LightGP’s matrix-free shader lives at kernels/metal/rbf_matvec.metal and kernels/cuda/rbf_matvec.cu. The host-side CG loop uses these as the matvec callback:

auto K_matvec = [&](const Tensor& v) {
    return rbf_matvec_metal(X, v, length_scale, signal_var, noise_var);
};
cg_solve(K_matvec, y, alpha);

Hutchinson variance estimation

The predictive variance for a test point \(x_*\) is

\[\sigma_*^2 = k(x_*, x_*) - K_{*X}\, K_y^{-1} K_{X*}.\]

The middle term needs another solve. In matrix-free CG mode, LightGP uses Hutchinson probes: sample \(p\) Rademacher vectors \(z_j \in \{-1, +1\}^N\), solve \(K_y\, u_j = z_j\) once per probe, and estimate

\[K_y^{-1}\, K_{*X}^\top \;\approx\; \frac{1}{p} \sum_{j=1}^p z_j \odot u_j.\]

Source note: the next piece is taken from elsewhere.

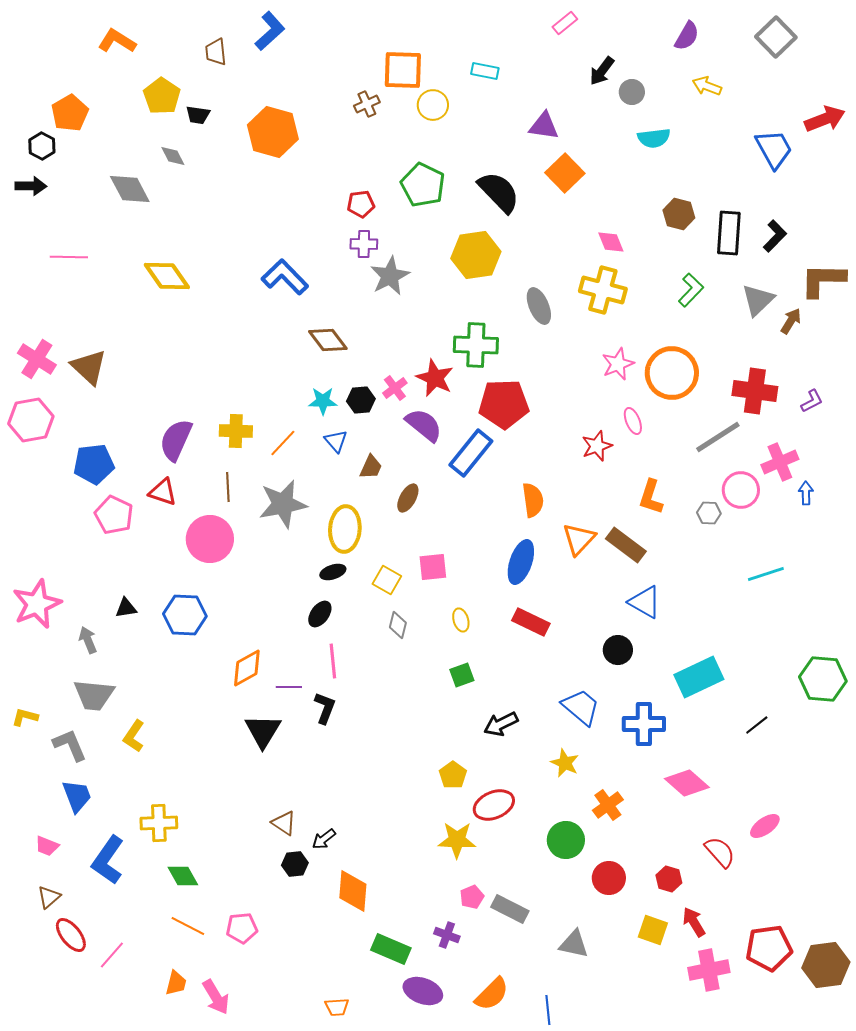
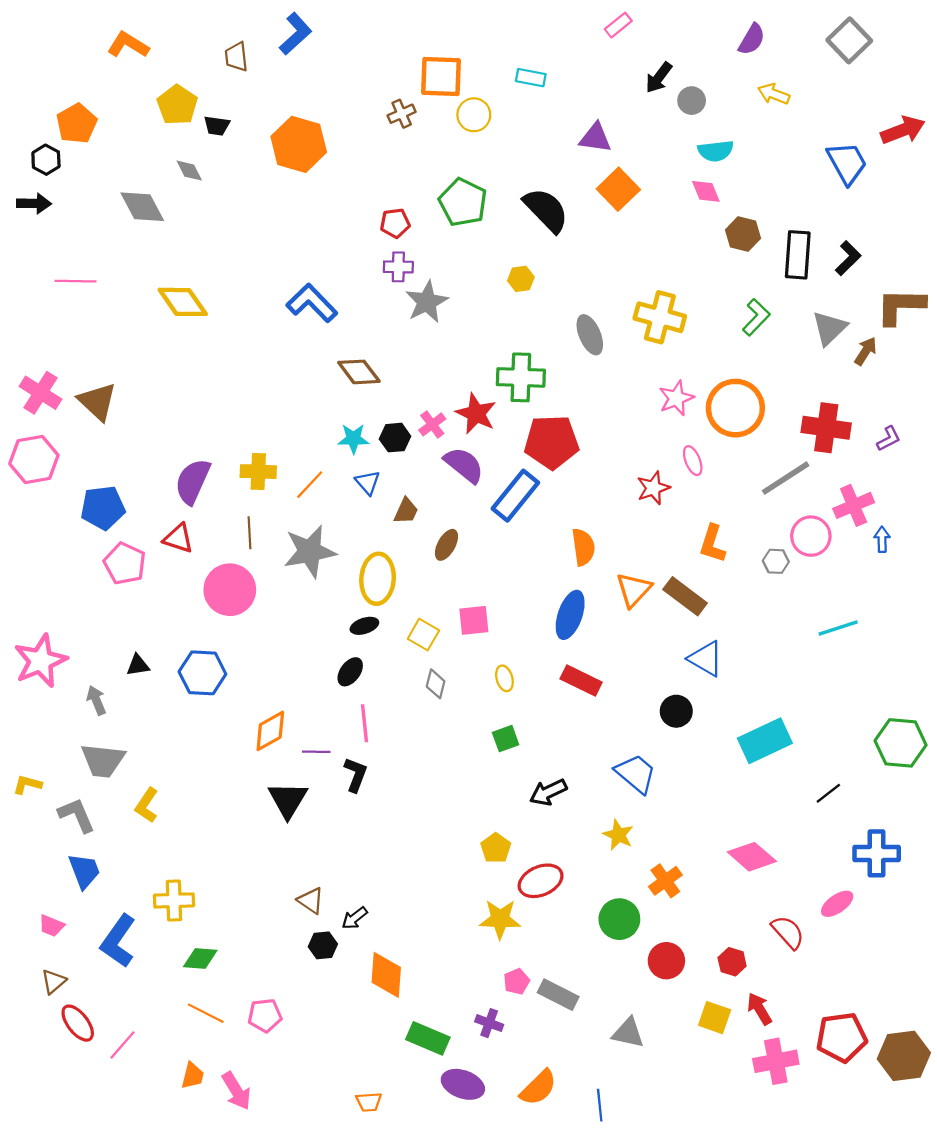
pink diamond: (611, 242) -> (706, 191), moved
yellow hexagon: (476, 255) -> (521, 279), size x0.5
blue cross: (644, 724) -> (877, 853), moved
green diamond: (183, 876) -> (200, 958), turned -56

This gives a low-rank approximation of \(K_y^{-1}\) that we then contract against \(K_{*X}\). The variance estimate is biased low but the bias shrinks as \(O(1/p)\).

Log-marginal-likelihood via SLQ

The \(\log\lvert K_y \rvert\) term in the log marginal likelihood can also be computed without ever factorizing \(K_y\), using stochastic Lanczos quadrature (Ubaru et al., 2017): run \(k\) steps of Lanczos with random initial vectors, extract the tridiagonal matrix \(T_k\), and approximate

\[\log\lvert K_y \rvert \approx N \cdot \mathbb{E}_z\!\left[ z^\top \log(K_y) z \right] \approx \frac{N}{p}\sum_{j=1}^p z_j^\top\, \operatorname{e}_1^\top Q_k^\top \log(T_k)\, Q_k\, \operatorname{e}_1.\]

The \(\log(T_k)\) is cheap because \(T_k\) is small (\(k \times k\), typically \(k = 30\)). LightGP’s solvers/cpu/slq_cpu.cpp implements this and is shared between CG and SKI modes.

When CG (and matrix-free) wins

The kernel matrix would exceed RAM (\(N \gtrsim 20{,}000\), GB scale)
You have a GPU with much higher memory bandwidth than CPU
Variance estimates can tolerate Hutchinson noise

For dense \(N < 5{,}000\) problems, exact Cholesky is faster and gives noiseless variance — use GP Regression Basics directly.